● **What to produce**
Go through the data and report each line that holds the string "back".

● **Task inputs**
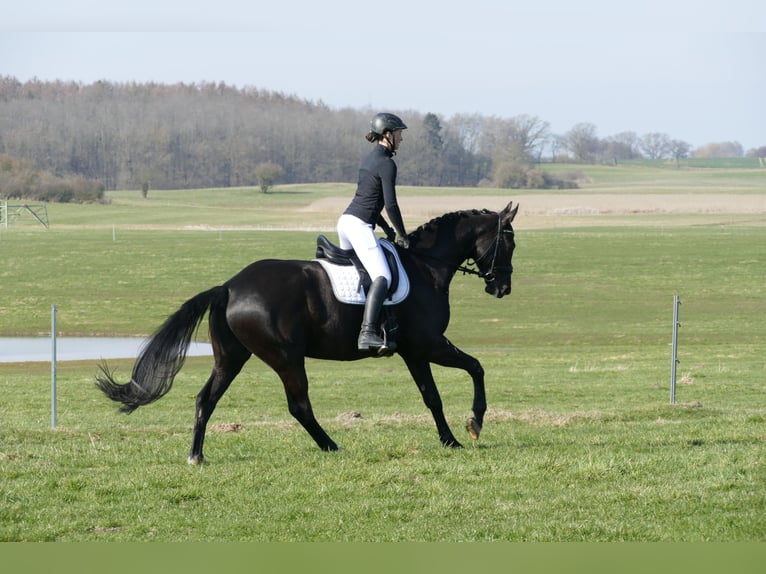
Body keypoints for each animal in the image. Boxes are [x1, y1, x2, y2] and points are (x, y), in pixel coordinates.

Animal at [96, 201, 519, 464]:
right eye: (510, 241)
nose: (502, 288)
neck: (425, 265)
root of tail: (229, 286)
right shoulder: (427, 345)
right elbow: (471, 371)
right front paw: (473, 425)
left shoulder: (415, 351)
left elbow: (435, 394)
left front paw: (452, 437)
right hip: (286, 357)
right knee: (299, 405)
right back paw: (332, 446)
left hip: (231, 357)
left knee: (206, 399)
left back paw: (196, 455)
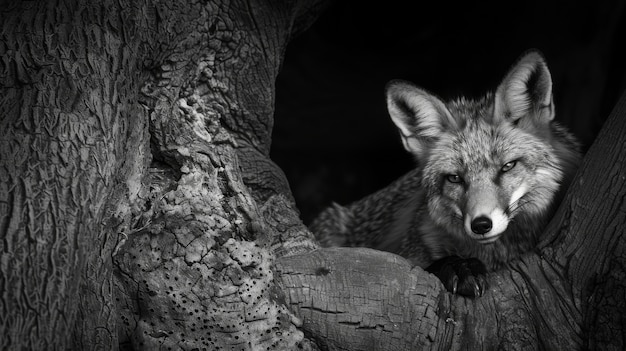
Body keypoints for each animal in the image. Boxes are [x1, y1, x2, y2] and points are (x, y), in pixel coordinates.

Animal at [308, 49, 580, 296]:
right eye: (455, 178)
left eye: (507, 167)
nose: (481, 225)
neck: (497, 254)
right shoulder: (405, 254)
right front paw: (461, 268)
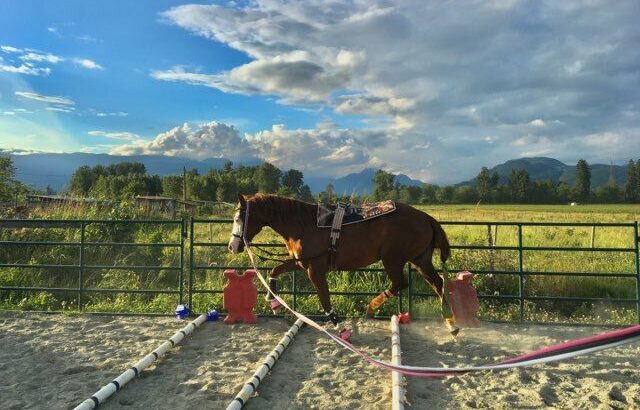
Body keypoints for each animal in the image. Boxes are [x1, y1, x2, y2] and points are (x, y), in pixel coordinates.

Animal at [228, 193, 458, 334]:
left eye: (239, 219)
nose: (232, 246)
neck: (303, 223)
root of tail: (426, 218)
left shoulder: (315, 270)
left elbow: (324, 299)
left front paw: (341, 328)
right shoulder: (301, 263)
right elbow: (274, 271)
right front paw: (273, 303)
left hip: (393, 259)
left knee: (402, 283)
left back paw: (371, 307)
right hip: (420, 260)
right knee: (437, 283)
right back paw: (451, 324)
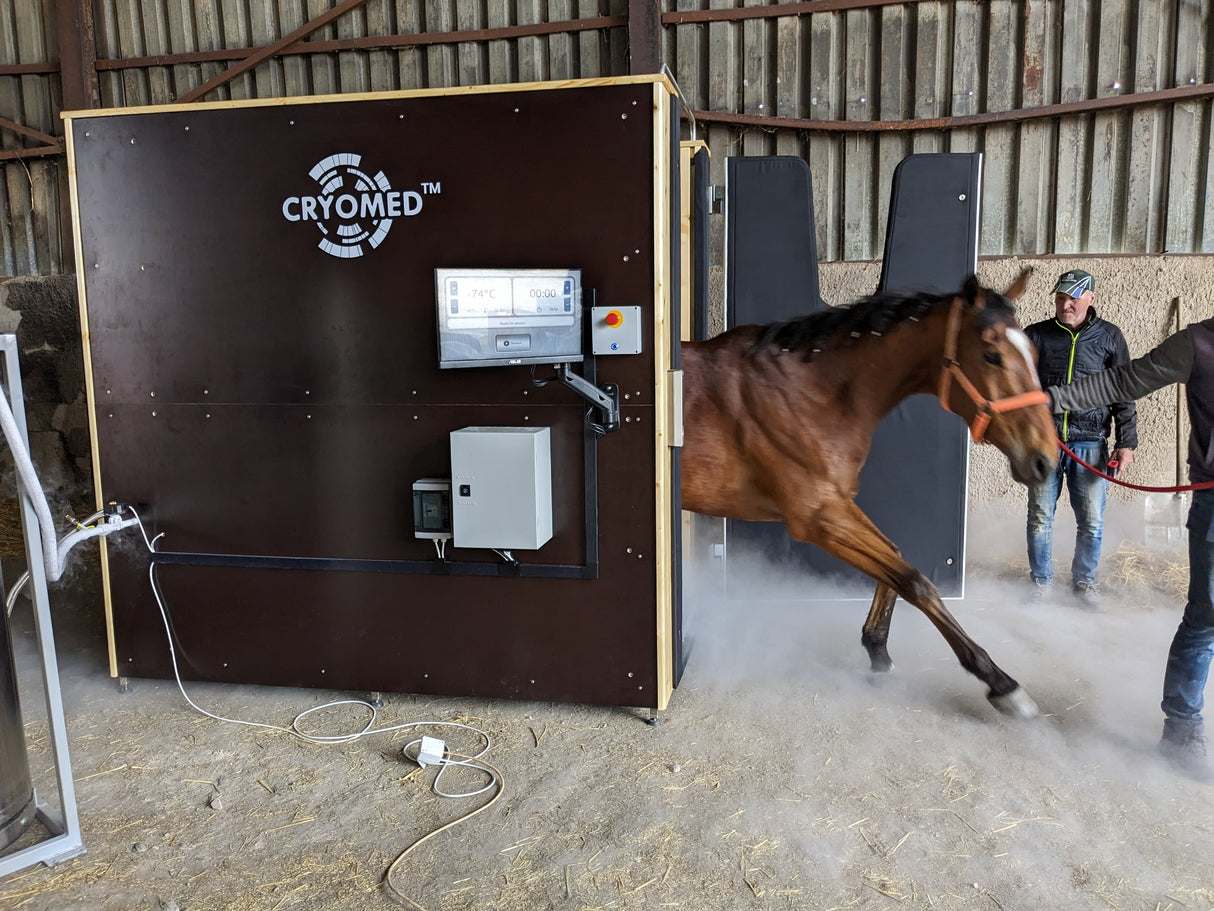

● **Response area**
right back paw: (332, 446)
left back paw: (196, 455)
left back paw: (371, 307)
right back paw: (451, 324)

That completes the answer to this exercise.